Находясь под впечатлением беседы со старым другом, я решил принять участие в деле помощи Советской власти. Когда подходил к зданию Наркомпроса, столкнулся с давнишним знакомым Сеней Рыбакиным.
— К Луначарскому? — спросил он, улыбаясь, после того как мы поздоровались. — Поздновато, уехал час назад.
— Какая досада! Придется идти вечером в Кремль, а у нас в клубе диспут.
— Ну, придете завтра.
— Нет, бумаги должны быть подписаны сегодня.
— Какие, если не секрет?
— Броня. Я должен выехать на несколько дней в Нижний Новгород.
— Что вы там потеряли?
— Еду для организации выставки революционных плакатов. Там живет замечательный художник Федор Богородский. Его нужно доставить в Москву.
— Федя Богородский! — воскликнул Рыбакин. — Чудаковатый, но хороший малый, я его знаю. Не откажетесь передать ему привет?
— Конечно, — улыбаюсь я.
— Знаете, — произнес Семен, — он очень похож на Лукомского.
— Вы знаете Петра Ильича? — Я удивился.
— Это мой друг, и я сейчас направляюсь к нему. Хотите, пойдем вместе.
Я согласился.
— Тогда в «Метрополь». Может, удастся втиснуться в трамвай, будет быстрее.
Каждый на своем месте
Лукомский был один. Я никогда не видел Петра таким расстроенным. Лицо его поблекло, улыбка, с которой он встретил нас, была натянутой. К его приветливости я так привык, что в первую минуту показалось, будто я ошибся дверью и попал в чужой номер. Но через мгновение Лукомский овладел собой и начал с обычных шуток:
— Ого, целая делегация! Чем обязан такой чести?

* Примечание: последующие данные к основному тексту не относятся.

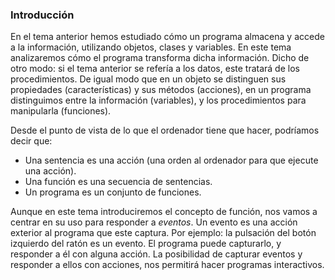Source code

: *** Introducción

   En el tema anterior hemos estudiado cómo un programa almacena y accede a la información, utilizando objetos, clases y variables. En este tema analizaremos cómo el programa transforma dicha información. Dicho de otro modo: si el tema anterior se refería a los datos, este tratará de los procedimientos. De igual modo que en un objeto se distinguen sus propiedades (características) y sus métodos (acciones), en un programa distinguimos entre la información (variables), y los procedimientos para manipularla (funciones).

   Desde el punto de vista de lo que el ordenador tiene que hacer, podríamos decir que:
   - Una sentencia es una acción (una orden al ordenador para que ejecute una acción).
   - Una función es una secuencia de sentencias.
   - Un programa es un conjunto de funciones.

   Aunque en este tema introduciremos el concepto de función, nos vamos a centrar en su uso para responder a /eventos/. Un evento es una acción exterior al programa que este captura. Por ejemplo: la pulsación del botón izquierdo del ratón es un evento. El programa puede capturarlo, y responder a él con alguna acción. La posibilidad de capturar eventos y responder a ellos con acciones, nos permitirá hacer programas interactivos.
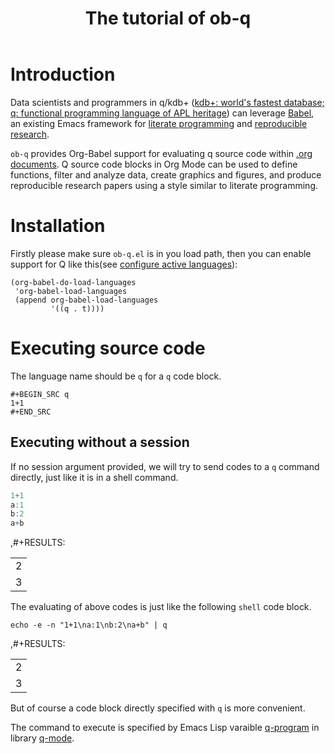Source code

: # -*- encoding:utf-8 Mode: POLY-ORG; org-src-preserve-indentation: t; -*- ---
#+TITLE: The tutorial of ob-q
#+OPTIONS: toc:2
#+Startup: noindent
#+PROPERTY: header-args :exports both
#+LATEX_HEADER: % copied from lstlang1.sty, to add new language support to Emacs Lisp.
#+LATEX_HEADER: \lstdefinelanguage{elisp}[]{lisp} {}
#+LATEX_HEADER: \lstloadlanguages{elisp}
#+PROPERTY: literate-lang elisp
#+PROPERTY: literate-load yes
* Table of Contents                                            :TOC:noexport:
- [[#introduction][Introduction]]
- [[#installation][Installation]]
- [[#executing-source-code][Executing source code]]
  - [[#executing-without-a-session][Executing without a session]]

* Introduction
Data scientists and programmers in q/kdb+ ([[https://code.kx.com/q4m3/][kdb+: world's fastest database; q: functional programming language of APL heritage]]) 
can leverage [[https://orgmode.org/worg/org-contrib/babel/][Babel]], an existing Emacs framework for [[https://en.wikipedia.org/wiki/Literate_programming][literate programming]] and [[https://en.wikipedia.org/wiki/Reproducibility#Reproducible_research][reproducible research]].

=ob-q= provides Org-Babel support for evaluating q source code within [[https://orgmode.org/worg/][.org documents]].
Q source code blocks in Org Mode can be used to define functions, filter and analyze data, create graphics and figures,
and produce reproducible research papers using a style similar to literate programming.
* Installation
Firstly please make sure =ob-q.el= is in you load path, then you can enable support for Q like this(see [[https://orgmode.org/worg/org-contrib/babel/languages.html#configure][configure active languages]]):
#+BEGIN_SRC elisp
(org-babel-do-load-languages
 'org-babel-load-languages
 (append org-babel-load-languages
         '((q . t))))
#+END_SRC
* Executing source code
The language name should be =q= for a =q= code block.
#+BEGIN_EXAMPLE
   ,#+BEGIN_SRC q
   1+1
   ,#+END_SRC
#+END_EXAMPLE

** Executing without a session
If no session argument provided, we will try to send codes to a =q= command directly, just like it is in a shell command.
#+begin_src q
1+1
a:1
b:2
a+b
#+end_src

,#+RESULTS:
| 2 |
| 3 |

The evaluating of above codes is just like the following =shell= code block.
#+begin_src shell
echo -e -n "1+1\na:1\nb:2\na+b" | q
#+end_src

,#+RESULTS:
| 2 |
| 3 |

But of course a code block directly specified with =q= is more convenient.

The command to execute is specified by Emacs Lisp varaible [[https://github.com/psaris/q-mode/blob/master/q-mode.el#L113][q-program]] in library [[https://github.com/psaris/q-mode][q-mode]].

— Как всегда, — ответил я, — пришли по делу. И наш общий знакомый — Сеня Рыбакин, тоже по делу.
Тут Лукомский заметил Рыбакина и кинулся к нему:
— Привет, Семен! Не узнал тебя. Как ты изменился!
Рыбакин обнял Лукомского, а потом сказал:
— Время всех старит. Я тоже по делу. Тебе пакет. — Он протянул Петру Ильичу запечатанный сургучом конверт.

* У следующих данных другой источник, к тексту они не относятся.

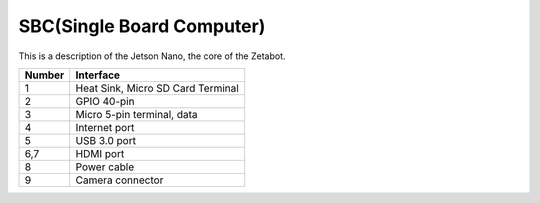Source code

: ==========================
SBC(Single Board Computer)
==========================

This is a description of the Jetson Nano, the core of the Zetabot.

.. image:: images/sbc_1.jpg

.. list-table:: 
   :header-rows: 1
   
   * - Number
     - Interface
   * - 1
     - Heat Sink, Micro SD Card Terminal
   * - 2 
     - GPIO 40-pin
   * - 3
     - Micro 5-pin terminal, data
   * - 4
     - Internet port
   * - 5
     - USB 3.0 port
   * - 6,7
     - HDMI port
   * - 8
     - Power cable
   * - 9
     - Camera connector
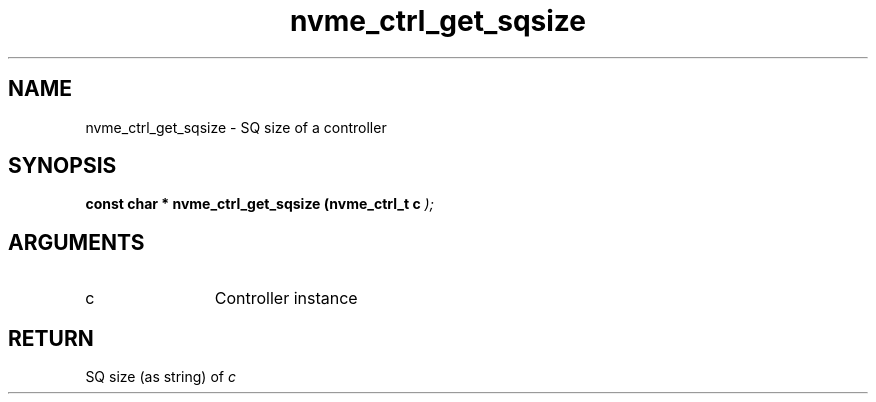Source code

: .TH "nvme_ctrl_get_sqsize" 9 "nvme_ctrl_get_sqsize" "September 2023" "libnvme API manual" LINUX
.SH NAME
nvme_ctrl_get_sqsize \- SQ size of a controller
.SH SYNOPSIS
.B "const char *" nvme_ctrl_get_sqsize
.BI "(nvme_ctrl_t c "  ");"
.SH ARGUMENTS
.IP "c" 12
Controller instance
.SH "RETURN"
SQ size (as string) of \fIc\fP
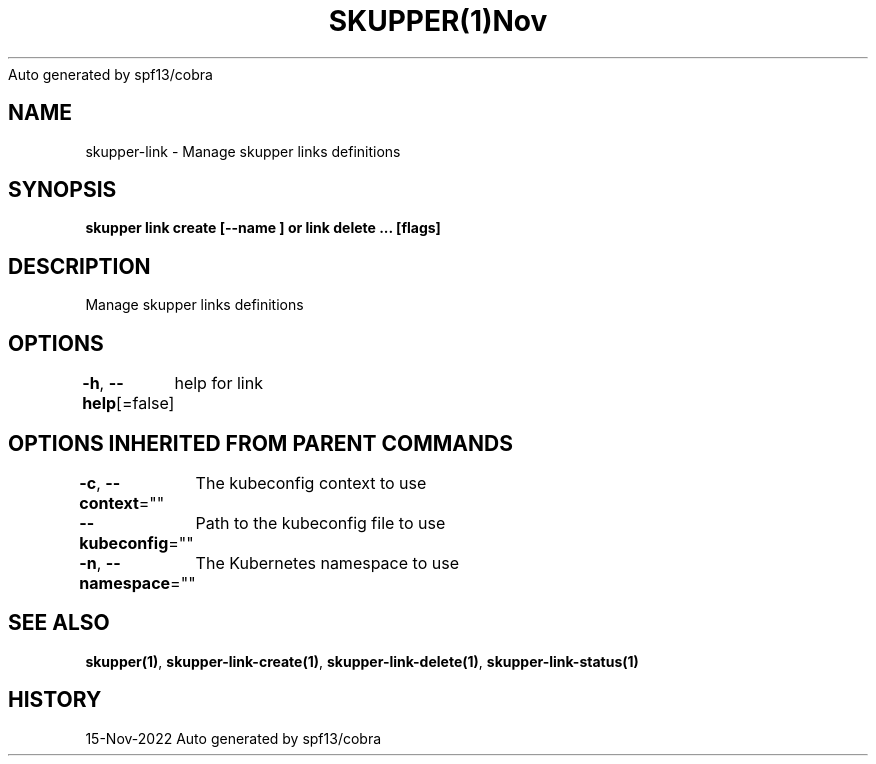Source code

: .nh
.TH SKUPPER(1)Nov 2022
Auto generated by spf13/cobra

.SH NAME
.PP
skupper\-link \- Manage skupper links definitions


.SH SYNOPSIS
.PP
\fBskupper link create  [\-\-name ] or link delete ... [flags]\fP


.SH DESCRIPTION
.PP
Manage skupper links definitions


.SH OPTIONS
.PP
\fB\-h\fP, \fB\-\-help\fP[=false]
	help for link


.SH OPTIONS INHERITED FROM PARENT COMMANDS
.PP
\fB\-c\fP, \fB\-\-context\fP=""
	The kubeconfig context to use

.PP
\fB\-\-kubeconfig\fP=""
	Path to the kubeconfig file to use

.PP
\fB\-n\fP, \fB\-\-namespace\fP=""
	The Kubernetes namespace to use


.SH SEE ALSO
.PP
\fBskupper(1)\fP, \fBskupper\-link\-create(1)\fP, \fBskupper\-link\-delete(1)\fP, \fBskupper\-link\-status(1)\fP


.SH HISTORY
.PP
15\-Nov\-2022 Auto generated by spf13/cobra
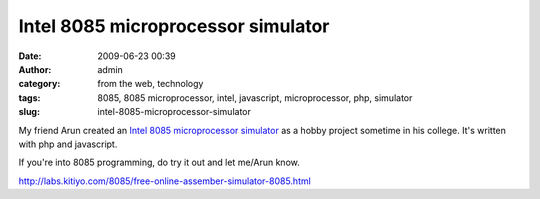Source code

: Intel 8085 microprocessor simulator
###################################
:date: 2009-06-23 00:39
:author: admin
:category: from the web, technology
:tags: 8085, 8085 microprocessor, intel, javascript, microprocessor, php, simulator
:slug: intel-8085-microprocessor-simulator

My friend Arun created an `Intel 8085 microprocessor
simulator <http://labs.kitiyo.com/8085/free-online-assember-simulator-8085.html>`__
as a hobby project sometime in his college. It's written with php and
javascript.

If you're into 8085 programming, do try it out and let me/Arun know.

.. raw:: html

   </p>

http://labs.kitiyo.com/8085/free-online-assember-simulator-8085.html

Лукомский взял письмо, отложил, а потом сказал:
— Присаживайтесь, ребята. Только угощать вас нечем. Завтра выезжаю на фронт.
— Да мы и не думаем об угощении, — запротестовал Семен.
— Впрочем, — заулыбался Петр Ильич, довольный, что нежданные гости стряхнули его озабоченность, — хлеб и чай могу предложить от чистого сердца.
— Нам не до чая. Рюрик хочет с тобой поговорить. Если разговор секретный, — обратился ко мне Семен, — я подожду около лифта.
— Нет, — ответил я, — никаких секретов. Лифт можно отставить.
В это время в дверь постучали.
— Должно быть, член вашей делегации. Войдите! — сказал Лукомский.
Едва приоткрылась дверь, как Петр Ильич воскликнул:
— Прозевал Дашу. Она уехала вчера ночью. Наказала сделать тебе выговор, Андрей! Где ты пропадал?
Андрей Луговинов, не ожидавший встретить незнакомую компанию, немного растерялся и в первую минуту не смог ничего ответить, но, оправдываясь, сделал общий поклон и сказал:
— На вокзале задержался. Уезжала моя землячка, я дал ей письмо для матери, написал, что приеду потом, оформил перевод на другой фронт и завтра направляюсь туда.
— Тогда выговор снимается. Матери надо сообщать в первую очередь.